### WORK REQUIRED
The records are to be repeated in full, with the images removed.

### GIVEN ENTRIES
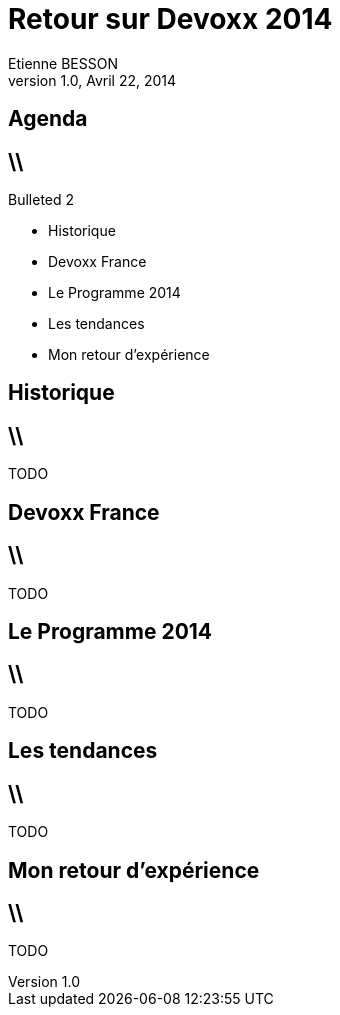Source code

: = Retour sur Devoxx 2014
Etienne BESSON
v1.0, Avril 22, 2014
:title: Retour sur Devoxx 2014
:website: http://ebesson.github.io
:slidesurl: http://ebesson.github.io/devoxx2014
:imagesdir: images
:backend: dzslides
:dzslides-style: stormy
:dzslides-transition: fade
:dzslides-fonts: family=Yanone+Kaffeesatz:400,700,200,300&family=Cedarville+Cursive
:dzslides-highlight: monokai
:source-highlighter: highlightjs

[.topic.intro]
== Agenda


== \\

.Bulleted 2
- Historique
- Devoxx France
- Le Programme 2014
- Les tendances
- Mon retour d'expérience


[.topic.intro]
== Historique

== \\

TODO

[.topic.intro]
== Devoxx France

== \\

TODO

[.topic.intro]
== Le Programme 2014

== \\

TODO

[.topic.intro]
== Les tendances

== \\

TODO

[.topic.intro]
== Mon retour d'expérience

== \\

TODO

### ANSWER SPACE
Source code

: = Retour sur Devoxx 2014
Etienne BESSON
v1.0, Avril 22, 2014
:title: Retour sur Devoxx 2014
:website: http://ebesson.github.io
:slidesurl: http://ebesson.github.io/devoxx2014
:imagesdir: images
:backend: dzslides
:dzslides-style: stormy
:dzslides-transition: fade
:dzslides-fonts: family=Yanone+Kaffeesatz:400,700,200,300&family=Cedarville+Cursive
:dzslides-highlight: monokai
:source-highlighter: highlightjs

[.topic.intro]
== Agenda


== \\

.Bulleted 2
- Historique
- Devoxx France
- Le Programme 2014
- Les tendances
- Mon retour d'expérience


[.topic.intro]
== Historique

== \\

TODO

[.topic.intro]
== Devoxx France

== \\

TODO

[.topic.intro]
== Le Programme 2014

== \\

TODO

[.topic.intro]
== Les tendances

== \\

TODO

[.topic.intro]
== Mon retour d'expérience

== \\

TODO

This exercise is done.